Passage of the Public Broadcasting Act of 1967 introduced federal funding of public broadcasting and led to a fundamental restructuring of educational radio and television in the United States. By 1971, the newly-formed National Public Radio assumed much of the NAEB’s program production and distribution services. As a result, the NAEB’s radio service — the National Educational Radio Network — ceased operations. (A similar change occurred in 1969 when the Public Broadcasting Service (PBS) supplanted National Educational Television.) The NAEB, in its final years, shifted its role from program distributor to professional society. It closed its offices about 1980.
Many of the institutions that comprise public broadcasting today-the Corporation for Public Broadcasting, NPR, and PBS-grew from the earlier efforts of the NAEB. The concept of reserved television channels and FM frequencies for educational, non-commerical use can also be traced to NAEB's advocacy during the 1930s and 1940s.
The tapes are arranged in two series. The contents of each series are arranged alphabetically by program title.
This collection contains audiovisual materials. Digital copies must be used. If no copy exists, one must be made prior to use. If you would like to access these materials, please contact us prior to your visit.
Storage of tapes in the collection began in 1951 at the University of Illinois at Urbana. From 1960-1975, NAEB housed the tapes in their Washington, D.C., headquarters until they were transferred to NPR in 1975. In October of 1990, NPR gave the tapes to the University of Maryland Libraries in College Park, Maryland. A much smaller accession was transferred from NPR in March 1994.

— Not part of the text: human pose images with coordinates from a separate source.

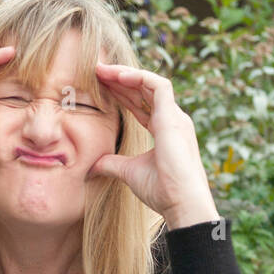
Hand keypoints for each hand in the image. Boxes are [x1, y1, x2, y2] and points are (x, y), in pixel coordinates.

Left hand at [86, 63, 218, 227]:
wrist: (182, 203)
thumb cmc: (162, 191)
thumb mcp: (129, 173)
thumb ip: (112, 164)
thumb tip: (92, 165)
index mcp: (165, 131)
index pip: (142, 105)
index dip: (122, 94)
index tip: (101, 86)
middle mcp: (173, 121)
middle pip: (145, 91)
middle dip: (121, 80)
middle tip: (97, 71)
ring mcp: (175, 118)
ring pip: (151, 84)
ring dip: (126, 74)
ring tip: (103, 69)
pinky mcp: (174, 118)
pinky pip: (158, 86)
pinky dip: (139, 77)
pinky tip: (118, 76)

The majority of tapes in this collection were digitized as part of a grant from the Corporation from Public Broadcasting in 2013. The recordings are available via the University of Maryland's collection at the American Archive of Public Broadcasting. Currently, 945 tapes from NAEB are available for listening on the website. The remaining tapes are not yet available due to copyright. Please contact us for more information.
The processing archivist adapted the arrangement system of NAEB when possible. The chronological order of the items were verified. Fewer than 200 of the tapes had no serial number of other identification. Each tape container was emptied of debris and exterior was cleaned and lightly scraped of loose matter, such as brittle transparent adhesive tape.